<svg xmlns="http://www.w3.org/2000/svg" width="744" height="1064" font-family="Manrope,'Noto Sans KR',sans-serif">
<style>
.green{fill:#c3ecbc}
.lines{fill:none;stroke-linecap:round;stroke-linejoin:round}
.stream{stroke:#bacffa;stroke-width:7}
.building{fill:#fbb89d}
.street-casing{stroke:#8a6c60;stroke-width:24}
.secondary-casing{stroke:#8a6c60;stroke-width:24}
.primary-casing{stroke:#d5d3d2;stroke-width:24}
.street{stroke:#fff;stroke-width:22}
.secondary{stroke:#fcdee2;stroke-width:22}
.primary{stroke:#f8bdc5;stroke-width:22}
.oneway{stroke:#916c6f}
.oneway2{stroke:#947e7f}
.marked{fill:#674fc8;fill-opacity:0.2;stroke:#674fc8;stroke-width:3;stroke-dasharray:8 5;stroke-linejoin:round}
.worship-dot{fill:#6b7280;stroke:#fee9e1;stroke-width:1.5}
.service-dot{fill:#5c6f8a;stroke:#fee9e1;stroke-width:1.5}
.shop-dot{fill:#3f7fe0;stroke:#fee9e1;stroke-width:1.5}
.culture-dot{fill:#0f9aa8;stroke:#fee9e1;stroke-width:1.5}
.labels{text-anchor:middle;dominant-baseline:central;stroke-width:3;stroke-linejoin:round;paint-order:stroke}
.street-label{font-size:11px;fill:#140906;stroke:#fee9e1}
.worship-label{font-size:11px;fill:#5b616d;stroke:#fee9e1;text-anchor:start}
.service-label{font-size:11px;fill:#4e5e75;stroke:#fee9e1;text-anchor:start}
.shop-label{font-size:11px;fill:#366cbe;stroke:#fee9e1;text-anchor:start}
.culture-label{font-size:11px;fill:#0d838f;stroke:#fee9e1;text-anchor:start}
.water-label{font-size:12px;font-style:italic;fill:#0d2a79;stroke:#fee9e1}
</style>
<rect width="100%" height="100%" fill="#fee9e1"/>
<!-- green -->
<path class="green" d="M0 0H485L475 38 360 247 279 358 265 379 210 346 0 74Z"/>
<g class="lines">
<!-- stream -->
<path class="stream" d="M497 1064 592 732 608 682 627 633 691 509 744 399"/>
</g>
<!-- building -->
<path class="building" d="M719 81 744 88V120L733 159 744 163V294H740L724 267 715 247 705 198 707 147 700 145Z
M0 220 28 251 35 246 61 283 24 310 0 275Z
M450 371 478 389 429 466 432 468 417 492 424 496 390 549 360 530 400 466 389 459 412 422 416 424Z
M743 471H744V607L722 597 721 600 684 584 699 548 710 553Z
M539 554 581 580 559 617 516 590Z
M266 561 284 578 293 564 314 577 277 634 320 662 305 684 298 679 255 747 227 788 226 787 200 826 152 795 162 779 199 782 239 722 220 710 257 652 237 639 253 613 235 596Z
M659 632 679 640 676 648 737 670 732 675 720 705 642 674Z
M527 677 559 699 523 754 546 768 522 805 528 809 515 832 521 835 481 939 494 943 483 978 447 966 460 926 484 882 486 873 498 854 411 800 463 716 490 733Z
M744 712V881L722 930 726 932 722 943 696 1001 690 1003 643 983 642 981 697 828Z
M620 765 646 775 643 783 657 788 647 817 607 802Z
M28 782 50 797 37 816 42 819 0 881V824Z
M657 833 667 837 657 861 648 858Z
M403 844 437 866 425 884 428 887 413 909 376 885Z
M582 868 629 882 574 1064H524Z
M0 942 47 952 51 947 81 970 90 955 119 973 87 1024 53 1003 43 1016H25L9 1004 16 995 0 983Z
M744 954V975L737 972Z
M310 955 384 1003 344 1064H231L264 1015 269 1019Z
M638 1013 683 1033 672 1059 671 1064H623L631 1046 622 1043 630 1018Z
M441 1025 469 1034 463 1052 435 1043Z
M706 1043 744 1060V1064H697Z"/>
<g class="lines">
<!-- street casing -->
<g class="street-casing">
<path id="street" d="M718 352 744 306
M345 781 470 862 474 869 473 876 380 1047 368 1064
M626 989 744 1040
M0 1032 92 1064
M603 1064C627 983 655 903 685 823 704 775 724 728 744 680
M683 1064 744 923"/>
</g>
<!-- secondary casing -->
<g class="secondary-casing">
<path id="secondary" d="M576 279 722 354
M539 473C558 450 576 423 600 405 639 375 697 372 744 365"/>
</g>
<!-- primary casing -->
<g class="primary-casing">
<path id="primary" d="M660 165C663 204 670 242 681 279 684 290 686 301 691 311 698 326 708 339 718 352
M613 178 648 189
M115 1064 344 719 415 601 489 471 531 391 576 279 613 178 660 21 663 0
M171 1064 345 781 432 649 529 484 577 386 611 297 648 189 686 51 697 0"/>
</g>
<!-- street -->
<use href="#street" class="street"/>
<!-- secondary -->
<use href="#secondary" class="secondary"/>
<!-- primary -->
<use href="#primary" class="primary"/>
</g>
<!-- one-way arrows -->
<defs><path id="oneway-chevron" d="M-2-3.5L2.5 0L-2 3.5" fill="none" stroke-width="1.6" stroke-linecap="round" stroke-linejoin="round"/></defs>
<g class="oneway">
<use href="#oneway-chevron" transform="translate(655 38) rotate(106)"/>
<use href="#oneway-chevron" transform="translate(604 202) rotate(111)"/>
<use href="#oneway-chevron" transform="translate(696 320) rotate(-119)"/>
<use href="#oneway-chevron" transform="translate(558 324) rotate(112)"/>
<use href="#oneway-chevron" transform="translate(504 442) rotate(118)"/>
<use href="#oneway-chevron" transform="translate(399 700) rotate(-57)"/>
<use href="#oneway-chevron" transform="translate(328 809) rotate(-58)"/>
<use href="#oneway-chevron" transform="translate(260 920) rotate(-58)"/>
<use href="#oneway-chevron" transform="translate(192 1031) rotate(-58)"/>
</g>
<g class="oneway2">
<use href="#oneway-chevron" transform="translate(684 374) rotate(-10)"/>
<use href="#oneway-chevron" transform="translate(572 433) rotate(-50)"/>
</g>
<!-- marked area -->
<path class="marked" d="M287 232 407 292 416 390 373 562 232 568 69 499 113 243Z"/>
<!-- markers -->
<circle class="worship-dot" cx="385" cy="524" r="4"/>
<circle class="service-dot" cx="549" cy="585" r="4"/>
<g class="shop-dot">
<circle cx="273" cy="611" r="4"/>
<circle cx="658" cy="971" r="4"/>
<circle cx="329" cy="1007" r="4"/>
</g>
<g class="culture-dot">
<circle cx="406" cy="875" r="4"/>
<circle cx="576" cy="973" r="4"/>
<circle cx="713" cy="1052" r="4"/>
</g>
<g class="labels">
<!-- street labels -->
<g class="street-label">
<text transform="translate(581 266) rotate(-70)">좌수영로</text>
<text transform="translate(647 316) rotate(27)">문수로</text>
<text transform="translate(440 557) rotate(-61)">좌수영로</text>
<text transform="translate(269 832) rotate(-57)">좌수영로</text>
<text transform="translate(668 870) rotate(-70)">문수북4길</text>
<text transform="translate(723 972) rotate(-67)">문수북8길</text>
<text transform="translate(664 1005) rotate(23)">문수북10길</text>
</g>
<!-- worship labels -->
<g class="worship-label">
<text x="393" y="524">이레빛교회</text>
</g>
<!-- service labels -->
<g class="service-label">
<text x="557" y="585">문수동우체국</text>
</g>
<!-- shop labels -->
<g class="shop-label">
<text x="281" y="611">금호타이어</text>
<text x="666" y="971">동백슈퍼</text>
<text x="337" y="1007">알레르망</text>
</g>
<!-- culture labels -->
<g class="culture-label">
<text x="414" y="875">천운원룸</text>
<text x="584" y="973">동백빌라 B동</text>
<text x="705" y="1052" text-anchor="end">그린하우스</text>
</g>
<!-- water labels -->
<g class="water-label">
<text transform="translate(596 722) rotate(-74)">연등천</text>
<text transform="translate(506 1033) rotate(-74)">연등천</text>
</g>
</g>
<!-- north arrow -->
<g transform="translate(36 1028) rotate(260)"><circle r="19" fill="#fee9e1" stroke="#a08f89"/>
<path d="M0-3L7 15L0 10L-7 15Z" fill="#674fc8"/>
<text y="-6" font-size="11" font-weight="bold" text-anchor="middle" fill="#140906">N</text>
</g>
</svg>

__Task brief__
Search the listing above for "building" and copy every line that has it.

__Output for this task__
.building{fill:#fbb89d}
<!-- building -->
<path class="building" d="M719 81 744 88V120L733 159 744 163V294H740L724 267 715 247 705 198 707 147 700 145Z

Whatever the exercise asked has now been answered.